LOS ANGELES — Los Angeles County Public Defender, Ricardo Garcia, announced Thursday that a Los Angeles County deputy public defender from the West Covina branch office died Tuesday, less than ten days after testing positive for COVID-19.
Garcia did not name the individual but did note that the attorney had been self-quarantined at home since May 16 and had tested positive for the virus on May 19.
“Two co-workers who worked with the individual were immediately notified and quarantined upon receipt of the positive test,” Garcia said in a statement released to the media. “The loss of this deputy public defender is a tragedy, and our hearts reach out to family, friends, and the entire public defender’s office who lost a cherished colleague and friend.”
A spokesperson for Garcia’s office told the Los Angeles Blade that eight other staffers from the Public Defenders have also tested positive. The news comes as the court system across California gears up to reopen and ease current restrictions.
The death of the Deputy Public Defender comes on a day that The Los Angeles County Department of Public Health (LACDPH) confirmed 48 new deaths and 1,094 new cases of COVID-19 representing an increase of 161 new cases recording positive within a twenty-four hour period for the county. Six deaths were reported by the City of Long Beach. To date, Public Health has identified 49,774 positive cases of COVID-19 across all areas of LA County, and a total of 2,241 deaths.
In a press conference broadcast on Facebook Live Thursday evening, Los Angeles City Mayor Eric Garcetti announced that the first shipment of thousands of N95 masks purchased by the city had arrived. Speaking from the warehouse where the masks are stored until disbursed, the mayor said that the first 100,000 thousand is destined for hospitals and medical services with 10,00 to be set aside for first responders and emergency services personnel.
The deal cut by the city is to acquire 24 million N95 masks, which in turn will be sold at the city’s cost of 79 cents each plus tax to those needing them. Garcetti said that another shipment of 200,000 is due to arrive in June followed by another 500,000 in July. The mayor noted that it is the goal to have monthly delivery of over 1.2 million per month by December.
The medical-grade masks are being produced by Honeywell at the company’s Ontario plant, Garcetti said.
A popular natural attraction in Thousand Oaks, Paradise Falls, will be closed to the public indefinitely beginning Friday after large crowds trashed the area with litter and human waste, KTLA reported. The scenic waterfall, located in Wildwood Regional Park, had reopened for weekend use just two weeks ago.
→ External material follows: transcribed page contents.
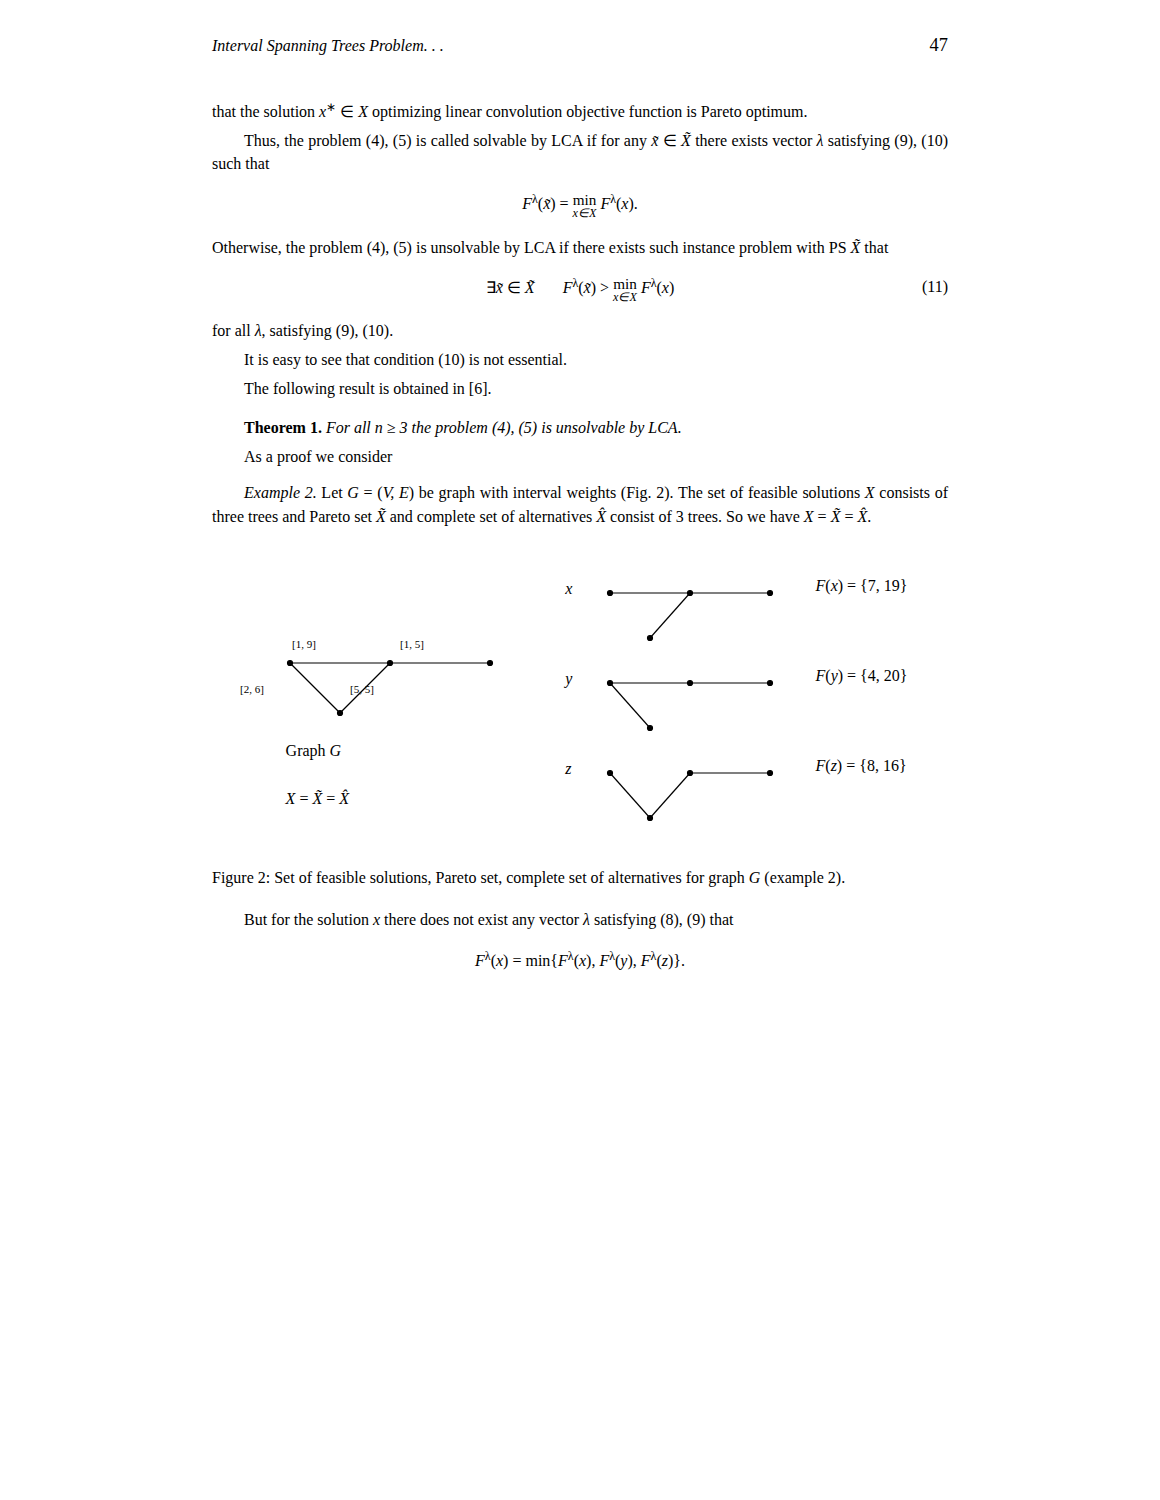Interval Spanning Trees Problem. . . 47
that the solution x∗ ∈ X optimizing linear convolution objective function is Pareto optimum.
Thus, the problem (4), (5) is called solvable by LCA if for any x̃ ∈ X̃ there exists vector λ satisfying (9), (10) such that
Fλ(x̃) = min x∈X Fλ(x).
Otherwise, the problem (4), (5) is unsolvable by LCA if there exists such instance problem with PS X̃ that
∃x̃ ∈ X̃ Fλ(x̃) > min x∈X Fλ(x) (11)
for all λ, satisfying (9), (10).
It is easy to see that condition (10) is not essential.
The following result is obtained in [6].
Theorem 1. For all n ≥ 3 the problem (4), (5) is unsolvable by LCA.
As a proof we consider
Example 2. Let G = (V, E) be graph with interval weights (Fig. 2). The set of feasible solutions X consists of three trees and Pareto set X̃ and complete set of alternatives X̂ consist of 3 trees. So we have X = X̃ = X̂.
[1, 9] [1, 5] [2, 6] [5, 5] x y z F(x) = {7, 19} F(y) = {4, 20} F(z) = {8, 16} Graph G X = X̃ = X̂
Figure 2: Set of feasible solutions, Pareto set, complete set of alternatives for graph G (example 2).
But for the solution x there does not exist any vector λ satisfying (8), (9) that
Fλ(x) = min{Fλ(x), Fλ(y), Fλ(z)}.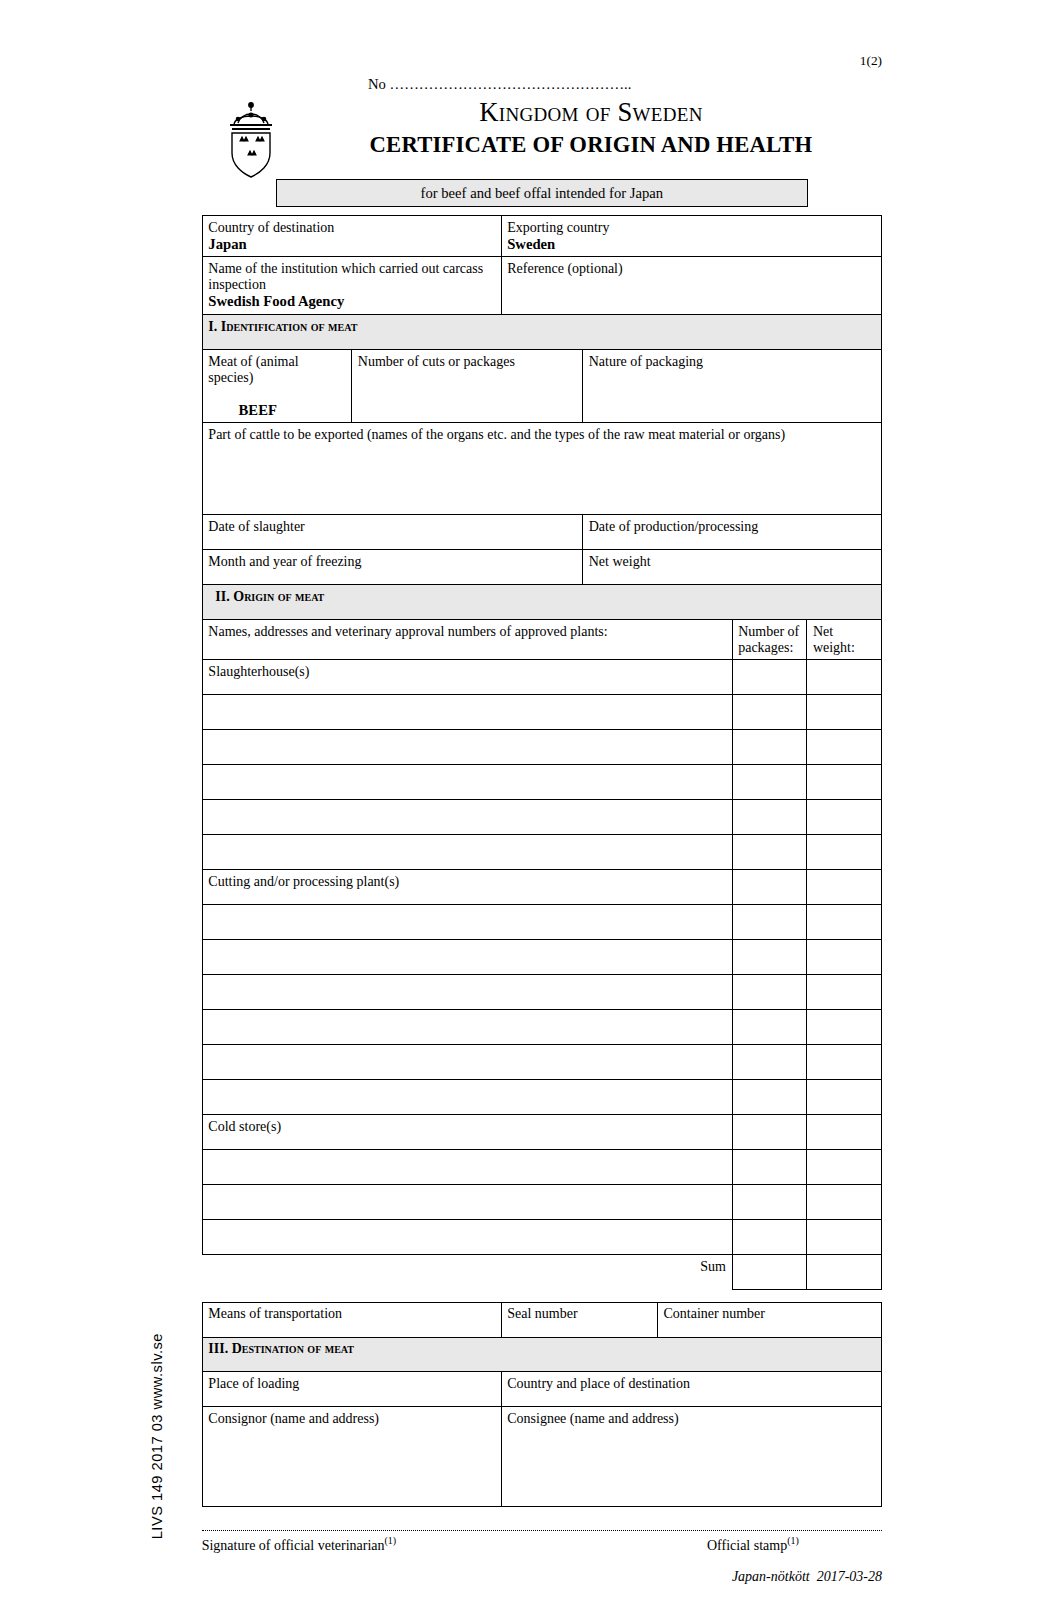1(2)
No …………………………………………..
Kingdom of Sweden
CERTIFICATE OF ORIGIN AND HEALTH
for beef and beef offal intended for Japan
| Country of destination Japan | Exporting country Sweden |
| Name of the institution which carried out carcass inspection Swedish Food Agency | Reference (optional) |
| I. Identification of meat |
| Meat of (animal species) BEEF | Number of cuts or packages | Nature of packaging |
| Part of cattle to be exported (names of the organs etc. and the types of the raw meat material or organs) |
| Date of slaughter | Date of production/processing |
| Month and year of freezing | Net weight |
| II. Origin of meat |
| Names, addresses and veterinary approval numbers of approved plants: | Number of packages: | Net weight: |
| Slaughterhouse(s) | | |
| Cutting and/or processing plant(s) | | |
| Cold store(s) | | |
| Sum | | |
| Means of transportation | Seal number | Container number |
| III. Destination of meat |
| Place of loading | Country and place of destination |
| Consignor (name and address) | Consignee (name and address) |
LIVS 149 2017 03 www.slv.se
Signature of official veterinarian(1)
Official stamp(1)
Japan-nötkött 2017-03-28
The Conejo Open Space Conservation Agency released a statement that detailed its decision, made Wednesday, closing access to the falls after the area attracted record crowds who left behind multiple truckloads of trash despite trash cans being available throughout the area.
“While Paradise Falls has traditionally been a simple scenic stop on a hike through the park, recent crowds arrived by the hundreds with plans to spend hours at this sensitive spot. This resulted in environmental impacts to the land that is not sustainable,” the statement read.
Trash wasn’t the only problem in the area, though KTLA noted. Officials said people were using the creek as a makeshift toilet, littering the water with human waste, which created sanitation problems. Hikers also tramped the wetland vegetation.
“COSCA has worked diligently to encourage visitors to be respectful of the environment and fellow visitors, and to obey posted rules, but many have not answered these calls,” the statement said.
“The closure will give the area a chance to recover,” officials said.